• Exercise goal:
Your response should contain every line from the data below that holds the string "voxels".

• Provided information:
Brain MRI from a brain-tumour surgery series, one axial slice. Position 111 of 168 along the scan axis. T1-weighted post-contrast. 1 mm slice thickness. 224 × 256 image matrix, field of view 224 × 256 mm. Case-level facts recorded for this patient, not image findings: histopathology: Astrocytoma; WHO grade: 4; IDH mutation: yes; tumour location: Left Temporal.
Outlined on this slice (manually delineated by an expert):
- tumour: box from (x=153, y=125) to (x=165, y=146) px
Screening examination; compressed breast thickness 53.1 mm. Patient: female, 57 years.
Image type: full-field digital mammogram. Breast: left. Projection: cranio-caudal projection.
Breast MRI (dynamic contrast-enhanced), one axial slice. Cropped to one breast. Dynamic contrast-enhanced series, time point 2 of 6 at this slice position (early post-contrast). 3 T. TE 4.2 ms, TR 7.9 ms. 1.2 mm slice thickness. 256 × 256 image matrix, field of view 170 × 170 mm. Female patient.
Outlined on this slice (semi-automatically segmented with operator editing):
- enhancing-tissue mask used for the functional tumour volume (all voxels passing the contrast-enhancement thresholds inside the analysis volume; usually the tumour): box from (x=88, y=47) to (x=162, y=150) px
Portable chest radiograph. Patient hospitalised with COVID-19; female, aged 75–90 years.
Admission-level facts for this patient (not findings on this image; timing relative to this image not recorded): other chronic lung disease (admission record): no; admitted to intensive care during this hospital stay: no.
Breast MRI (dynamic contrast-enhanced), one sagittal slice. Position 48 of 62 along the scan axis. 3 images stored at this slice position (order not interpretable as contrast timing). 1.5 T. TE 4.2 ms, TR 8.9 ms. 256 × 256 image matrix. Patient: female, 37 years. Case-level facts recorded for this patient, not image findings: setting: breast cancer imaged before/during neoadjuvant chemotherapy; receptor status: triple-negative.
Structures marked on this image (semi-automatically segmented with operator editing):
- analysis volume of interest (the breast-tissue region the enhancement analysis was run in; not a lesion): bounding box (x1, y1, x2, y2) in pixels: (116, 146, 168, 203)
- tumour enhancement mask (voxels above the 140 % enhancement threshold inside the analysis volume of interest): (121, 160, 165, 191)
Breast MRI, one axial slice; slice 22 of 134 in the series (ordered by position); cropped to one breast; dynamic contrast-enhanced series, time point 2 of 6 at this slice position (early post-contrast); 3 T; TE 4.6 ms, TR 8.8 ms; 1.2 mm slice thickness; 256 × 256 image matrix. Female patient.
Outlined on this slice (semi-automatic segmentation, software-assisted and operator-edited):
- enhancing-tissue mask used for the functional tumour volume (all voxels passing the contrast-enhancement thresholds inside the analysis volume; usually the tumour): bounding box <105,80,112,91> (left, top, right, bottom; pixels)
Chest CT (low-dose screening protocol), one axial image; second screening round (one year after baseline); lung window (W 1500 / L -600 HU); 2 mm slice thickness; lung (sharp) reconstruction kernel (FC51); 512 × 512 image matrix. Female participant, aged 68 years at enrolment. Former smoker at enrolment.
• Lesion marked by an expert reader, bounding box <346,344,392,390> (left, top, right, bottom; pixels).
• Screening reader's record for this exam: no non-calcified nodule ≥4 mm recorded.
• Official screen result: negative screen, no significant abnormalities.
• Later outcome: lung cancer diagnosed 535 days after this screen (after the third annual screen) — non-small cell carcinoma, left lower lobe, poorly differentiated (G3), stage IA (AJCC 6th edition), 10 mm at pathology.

• Written answer:
- enhancing-tissue mask used for the functional tumour volume (all voxels passing the contrast-enhancement thresholds inside the analysis volume; usually the tumour): box from (x=88, y=47) to (x=162, y=150) px
- tumour enhancement mask (voxels above the 140 % enhancement threshold inside the analysis volume of interest): (121, 160, 165, 191)
- enhancing-tissue mask used for the functional tumour volume (all voxels passing the contrast-enhancement thresholds inside the analysis volume; usually the tumour): bounding box <105,80,112,91> (left, top, right, bottom; pixels)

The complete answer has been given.